Russia Today offers free global coverage, and it’s often good. But there’s always the nagging doubt of government-ordered spin.

As always, it comes down to money, and with news, that means ads. It’s pretty glaringly clear that “standard” internet advertising — banner ads and pay-per-click models — just aren’t worth much, and a large part of it is because the Internet (and TiVo! and Netflix! and Kazaa! Shakes fist from lawn) has conditioned us to expect to receive ad-free content — or, at the very least, to tune out what ads there are.

But quality coverage still requires money, which means finding funding from somewhere. And, yes, outlets are still to blame for not being able to monetize their content effectively. You see the effects of this every day: If your revenue is based mostly off of pay-per-click banner ads, a lowest-common denominator post, like a cheap roundup of cat pictures, is quite possibly going to pull in way more views for less money than a nuanced, deeply reported, and expensive dispatch from Syria.

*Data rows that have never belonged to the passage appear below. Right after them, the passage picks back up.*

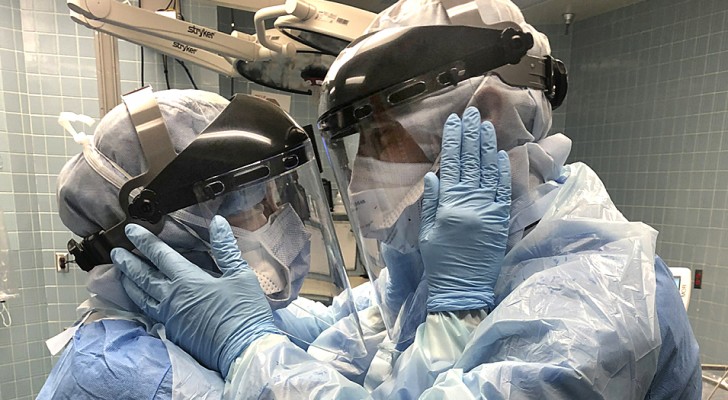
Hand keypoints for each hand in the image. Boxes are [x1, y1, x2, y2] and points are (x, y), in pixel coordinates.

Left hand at [112, 216, 278, 377]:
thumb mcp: (240, 274)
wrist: (243, 350)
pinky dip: (141, 302)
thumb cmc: (245, 311)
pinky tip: (142, 300)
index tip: (131, 230)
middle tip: (115, 252)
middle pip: (143, 276)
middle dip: (128, 262)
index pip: (160, 255)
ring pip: (142, 297)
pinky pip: (150, 313)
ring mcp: (170, 317)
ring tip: (121, 273)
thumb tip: (218, 222)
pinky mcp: (174, 333)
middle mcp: (172, 298)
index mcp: (188, 280)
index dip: (145, 241)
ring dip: (130, 283)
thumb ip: (226, 248)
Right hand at [420, 107, 510, 311]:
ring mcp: (488, 210)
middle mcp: (470, 203)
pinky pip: (503, 191)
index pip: (452, 164)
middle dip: (471, 135)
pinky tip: (501, 154)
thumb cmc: (440, 261)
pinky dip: (502, 171)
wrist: (462, 288)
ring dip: (488, 146)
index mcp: (448, 205)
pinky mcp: (501, 220)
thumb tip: (433, 175)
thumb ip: (431, 202)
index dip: (454, 141)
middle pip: (471, 162)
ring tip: (486, 125)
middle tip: (473, 113)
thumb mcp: (426, 232)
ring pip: (488, 171)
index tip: (455, 121)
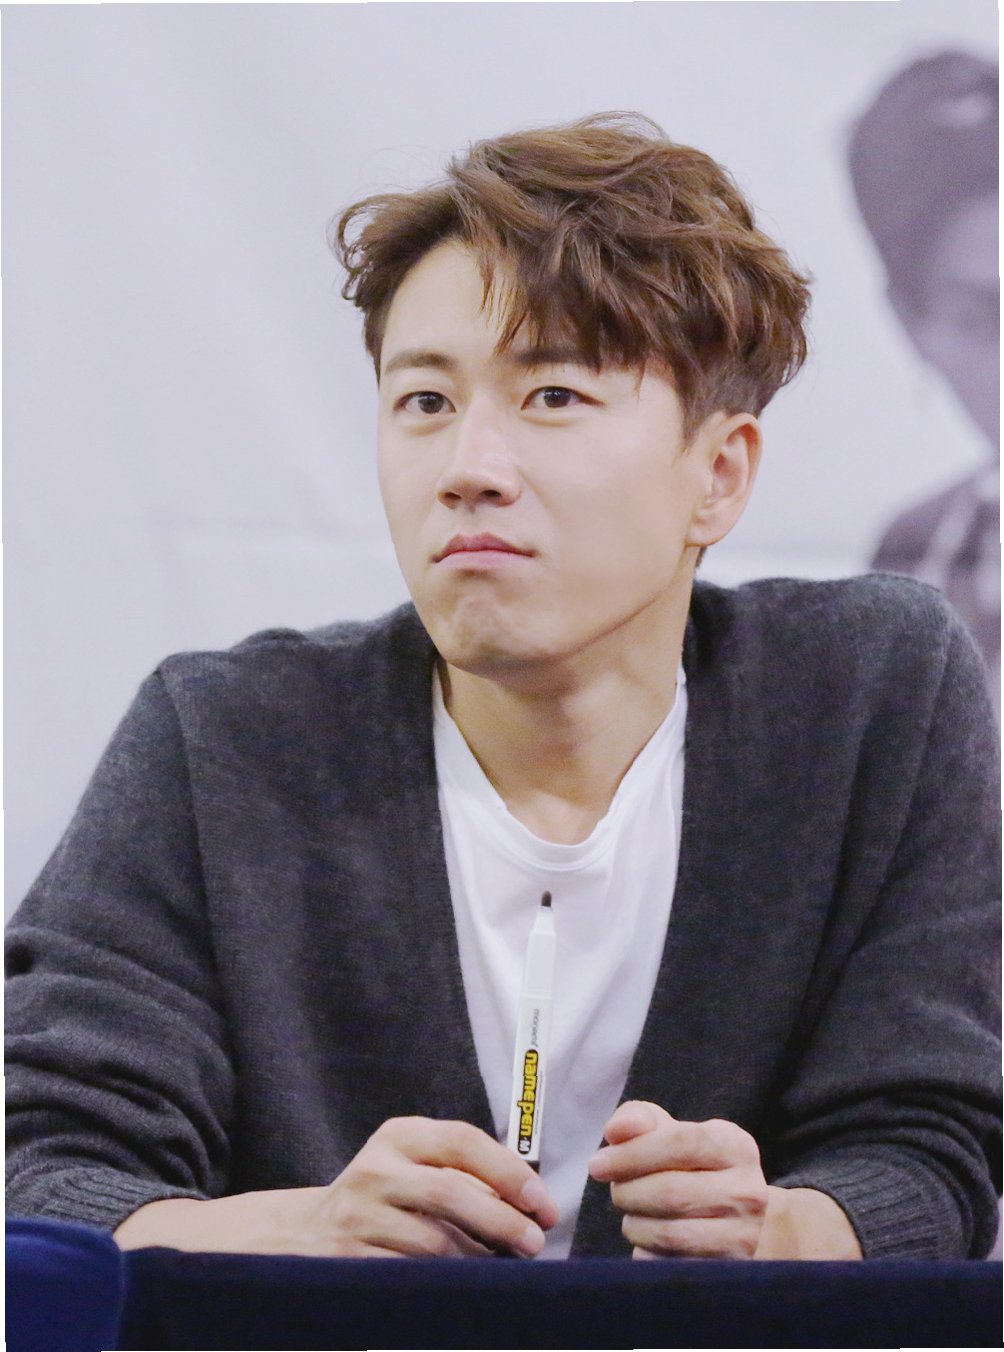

At the same time, I do think some of the onus lies with the reader too. And, yeah, ads can be a bummer, especially when they’re executed poorly, and paywalls aren’t a replacement for the flexibility you’d get from dropping a couple quarters in a newsstand. But when the alternatives are either fluffy, thin reporting; or worse, biased coverage sponsored by governments, we have to find a palatable way to fund good reporting.